[Start of Attachment]
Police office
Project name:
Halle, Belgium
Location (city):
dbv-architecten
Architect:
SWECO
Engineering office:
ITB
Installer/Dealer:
[End of Attachment]
[Start of Attachment]
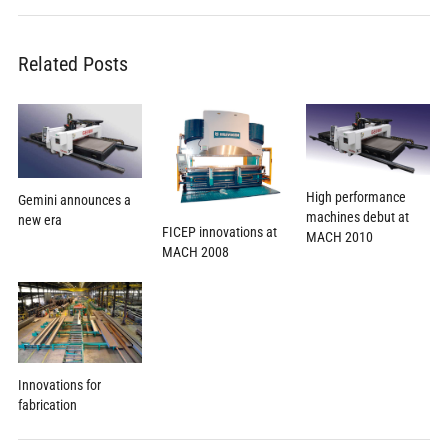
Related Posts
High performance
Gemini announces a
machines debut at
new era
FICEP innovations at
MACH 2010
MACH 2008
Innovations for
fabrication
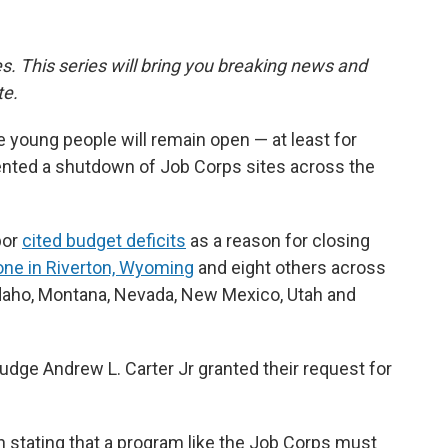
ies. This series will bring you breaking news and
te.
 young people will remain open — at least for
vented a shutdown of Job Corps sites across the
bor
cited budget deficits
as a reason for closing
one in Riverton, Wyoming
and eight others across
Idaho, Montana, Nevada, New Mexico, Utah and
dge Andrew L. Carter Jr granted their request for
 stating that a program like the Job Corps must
[End of Attachment]
[Start of Attachment]
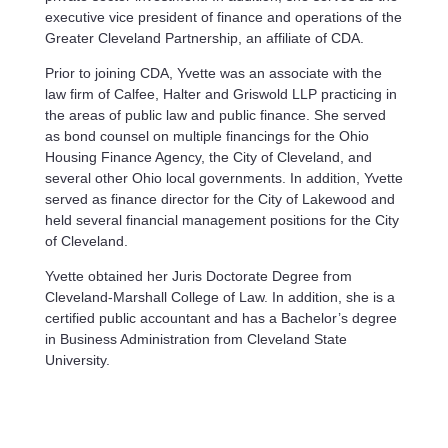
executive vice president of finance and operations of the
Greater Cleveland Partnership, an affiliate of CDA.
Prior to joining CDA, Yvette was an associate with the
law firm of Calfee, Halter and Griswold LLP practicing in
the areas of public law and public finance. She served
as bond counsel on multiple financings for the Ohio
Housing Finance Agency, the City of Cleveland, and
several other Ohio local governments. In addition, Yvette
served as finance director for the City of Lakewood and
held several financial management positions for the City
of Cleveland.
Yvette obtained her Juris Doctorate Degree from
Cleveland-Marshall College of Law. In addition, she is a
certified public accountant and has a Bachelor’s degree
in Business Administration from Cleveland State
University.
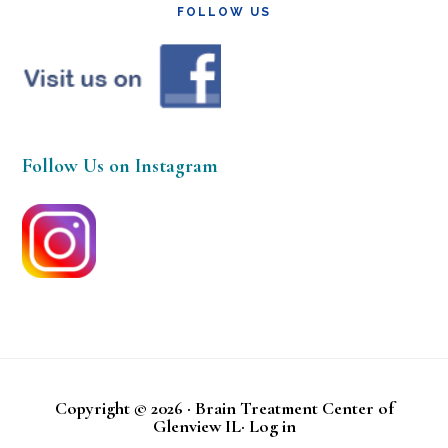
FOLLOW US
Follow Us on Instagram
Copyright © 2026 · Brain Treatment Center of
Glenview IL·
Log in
[End of Attachment]
**What you are asked to do**
Copy everything in the material from the line containing "ies. This series" down to the line containing "stating that a", keeping every line unchanged.

**Solution to this problem**
ies. This series will bring you breaking news and
te.
 young people will remain open — at least for
vented a shutdown of Job Corps sites across the
bor
cited budget deficits
as a reason for closing
one in Riverton, Wyoming
and eight others across
Idaho, Montana, Nevada, New Mexico, Utah and
dge Andrew L. Carter Jr granted their request for
 stating that a program like the Job Corps must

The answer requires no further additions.